10. En cinquième et dernier lieu, il ne ressort d'aucun élément des dossiers que MM. B... et D... G..., dont la demande d'asile a, au demeurant, été rejetée tant par l'Office français de protection des réfugiés et apatrides que par la Cour nationale du droit d'asile, seraient personnellement exposés à des traitements prohibés par l'article 3 de la convention européenne de sauvegarde des droits de l'homme et des libertés fondamentales et l'article L. 513-2 du code de l'entrée et du séjour des étrangers et du droit d'asile en cas de retour dans le pays dont il sont ressortissants.
11. Il résulte de tout ce qui précède que MM. B... et D... G... ne sont pas fondés à soutenir que c'est à tort que, par les jugements attaqués, le tribunal administratif de Toulouse a rejeté leurs demandes. Par voie de conséquence, leurs conclusions à fin d'injonction ainsi que celles présentées sur le fondement des articles L. 761-1 du code de justice administrative et 37 alinéa 2 de la loi du 10 juillet 1991 ne peuvent qu'être rejetées.
DÉCIDE :
Article 1er : Les requêtes de MM. B... et D... G... sont rejetées.
Article 2 : Le présent arrêt sera notifié à M. B... G..., à M. D... G... et au ministre de l'intérieur. Copie en sera adressée au préfet de l'Ariège.

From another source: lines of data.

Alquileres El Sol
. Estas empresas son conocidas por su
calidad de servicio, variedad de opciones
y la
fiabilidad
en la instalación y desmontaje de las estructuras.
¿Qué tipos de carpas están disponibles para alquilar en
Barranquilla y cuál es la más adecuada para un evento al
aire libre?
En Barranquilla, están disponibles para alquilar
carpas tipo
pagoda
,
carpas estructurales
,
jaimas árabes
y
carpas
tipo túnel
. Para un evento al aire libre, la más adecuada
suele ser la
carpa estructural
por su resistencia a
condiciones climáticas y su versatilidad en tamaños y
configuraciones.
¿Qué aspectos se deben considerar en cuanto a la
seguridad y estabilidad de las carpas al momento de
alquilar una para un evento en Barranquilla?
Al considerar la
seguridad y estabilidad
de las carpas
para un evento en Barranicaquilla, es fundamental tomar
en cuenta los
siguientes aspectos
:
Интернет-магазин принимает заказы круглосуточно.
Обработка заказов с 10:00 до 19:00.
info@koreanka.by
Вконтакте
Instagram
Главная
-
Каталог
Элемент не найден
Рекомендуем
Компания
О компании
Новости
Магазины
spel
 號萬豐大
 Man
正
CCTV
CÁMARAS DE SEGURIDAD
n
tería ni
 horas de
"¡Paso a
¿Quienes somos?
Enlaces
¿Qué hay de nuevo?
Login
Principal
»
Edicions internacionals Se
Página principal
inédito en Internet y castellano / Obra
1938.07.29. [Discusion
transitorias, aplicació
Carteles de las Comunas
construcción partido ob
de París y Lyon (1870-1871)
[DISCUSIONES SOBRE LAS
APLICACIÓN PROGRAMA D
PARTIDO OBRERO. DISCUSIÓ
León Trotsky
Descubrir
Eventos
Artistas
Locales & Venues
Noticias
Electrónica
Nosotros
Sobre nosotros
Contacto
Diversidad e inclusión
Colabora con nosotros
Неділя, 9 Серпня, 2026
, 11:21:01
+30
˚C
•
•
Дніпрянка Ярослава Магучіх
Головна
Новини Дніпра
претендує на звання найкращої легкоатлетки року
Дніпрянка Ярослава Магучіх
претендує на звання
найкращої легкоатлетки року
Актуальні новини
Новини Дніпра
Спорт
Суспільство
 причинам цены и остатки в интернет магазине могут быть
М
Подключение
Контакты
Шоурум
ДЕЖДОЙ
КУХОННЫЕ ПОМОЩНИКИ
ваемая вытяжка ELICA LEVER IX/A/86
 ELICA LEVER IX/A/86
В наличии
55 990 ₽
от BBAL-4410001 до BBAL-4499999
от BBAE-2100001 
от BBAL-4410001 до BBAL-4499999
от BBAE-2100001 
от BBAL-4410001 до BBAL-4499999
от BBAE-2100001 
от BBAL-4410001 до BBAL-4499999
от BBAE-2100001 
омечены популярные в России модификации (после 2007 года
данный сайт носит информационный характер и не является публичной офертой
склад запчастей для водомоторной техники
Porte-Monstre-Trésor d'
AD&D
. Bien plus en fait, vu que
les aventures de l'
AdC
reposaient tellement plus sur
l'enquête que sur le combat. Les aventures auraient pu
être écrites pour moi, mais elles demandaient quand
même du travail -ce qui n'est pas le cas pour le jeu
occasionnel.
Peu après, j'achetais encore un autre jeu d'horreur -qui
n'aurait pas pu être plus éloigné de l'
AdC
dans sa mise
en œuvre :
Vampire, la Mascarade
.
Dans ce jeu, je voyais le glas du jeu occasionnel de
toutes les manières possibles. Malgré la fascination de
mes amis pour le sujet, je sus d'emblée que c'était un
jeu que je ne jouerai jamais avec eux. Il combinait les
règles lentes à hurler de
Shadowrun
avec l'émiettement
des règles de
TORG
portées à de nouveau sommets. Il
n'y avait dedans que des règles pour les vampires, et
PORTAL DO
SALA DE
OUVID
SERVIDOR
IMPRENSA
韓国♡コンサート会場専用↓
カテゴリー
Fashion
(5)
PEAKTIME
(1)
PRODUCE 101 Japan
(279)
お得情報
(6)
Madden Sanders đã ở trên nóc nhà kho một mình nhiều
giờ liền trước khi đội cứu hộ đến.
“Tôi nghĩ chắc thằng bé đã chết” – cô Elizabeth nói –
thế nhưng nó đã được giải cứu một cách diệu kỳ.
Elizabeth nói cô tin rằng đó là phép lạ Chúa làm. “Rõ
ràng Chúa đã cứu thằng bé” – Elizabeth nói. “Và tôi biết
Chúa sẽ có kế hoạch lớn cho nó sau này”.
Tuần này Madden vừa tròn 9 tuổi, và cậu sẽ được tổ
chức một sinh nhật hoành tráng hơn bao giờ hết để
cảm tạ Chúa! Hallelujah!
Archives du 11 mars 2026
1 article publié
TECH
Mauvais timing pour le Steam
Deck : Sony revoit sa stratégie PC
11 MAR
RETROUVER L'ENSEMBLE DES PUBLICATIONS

Délibéré après l'audience du 3 septembre 2020 à laquelle siégeaient :
M. Éric Rey-Bèthbéder, président,
Mme J..., présidente-assesseure,
Mme F... H..., premier conseiller,
Lu en audience publique, le 1er octobre 2020.
Le rapporteur,
Florence H...
Le président,
Éric Rey-Bèthbéder
La greffière,
Angélique Bonkoungou
La République mande et ordonne au ministre de l'intérieur en ce qui le concerne, et à tous huissiers de justice à ce requis, en ce qui concerne les voies de droit commun contre les parties privées, de pourvoir à l'exécution du présent arrêt.